The back buffer is an ImageData array (which is a Uint8ClampedArray, which is a typed array) where pixel data is written. This image data is then drawn to an offscreen buffer canvas, which is then used to draw to the main canvas. While this may seem like a lot of extra, unnecessary steps, the main advantage of this is that it allows the 3D scene to be initially drawn in one resolution, but displayed in a different resolution. So a scene can be upscaled in order to use fewer resources, or it can be downscaled to provide a better looking image.

As createImageData creates a new ImageData array, in this early version of the program a new back buffer array was being created for every frame. Naturally, this created a lot of unnecessary garbage. In my first attempt to tackle this problem, I was running over the entire array, zeroing out all the values.

Backing up a little, an ImageData array is a one-dimensional array representing the RGBA values of all pixels in a 2D canvas context, with each element representing either a red, green, blue, or alpha value of a pixel. So, for example, a 1x1 pixel ImageData array might look like this [1, 7, 2, 9], where the RGBA values are 1, 7, 2, and 9 respectively.

So it should be clear that for any ImageData array, its length will be described by canvas width * canvas height * 4. As it turned out, looping over the entire array was actually noticeably slower than just creating a new ImageData array for every frame, even with all the extra garbage that brought with it. However, if you consider for a moment what it is we're trying to achieve (clearing the back buffer for the next frame), it may become clear that we can actually get away with doing ¼ of the work. By setting the alpha value to zero, we can ignore the RGB values, just so long as we make sure to set all RGBA values when we draw a new pixel to the array. With this change, each frame took less time to draw (meaning fewer resources were used), and GC events became much less frequent. Here is what memory use looked like after this change (the scale is the same as the previous two graphs):

4.6MB-6.6MB

Memory usage using back buffer zeroing

GC events are now happening about once a second. Which can certainly still be improved upon, but it's miles ahead of where it was to begin with.

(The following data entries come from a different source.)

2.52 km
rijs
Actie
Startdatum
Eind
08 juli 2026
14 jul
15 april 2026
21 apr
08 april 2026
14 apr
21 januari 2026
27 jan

As a side note: it occurs to me that in order to clear the back buffer, it would be possible to do potentially much less work than mentioned above. If we kept track of which pixels had been drawn in the previous frame, we could then clear only those pixels which needed clearing. But I suspect that the increased overhead and complexity of such an approach would ultimately not be worthwhile. I will leave it as an exercise to the reader to determine the feasibility of this approach.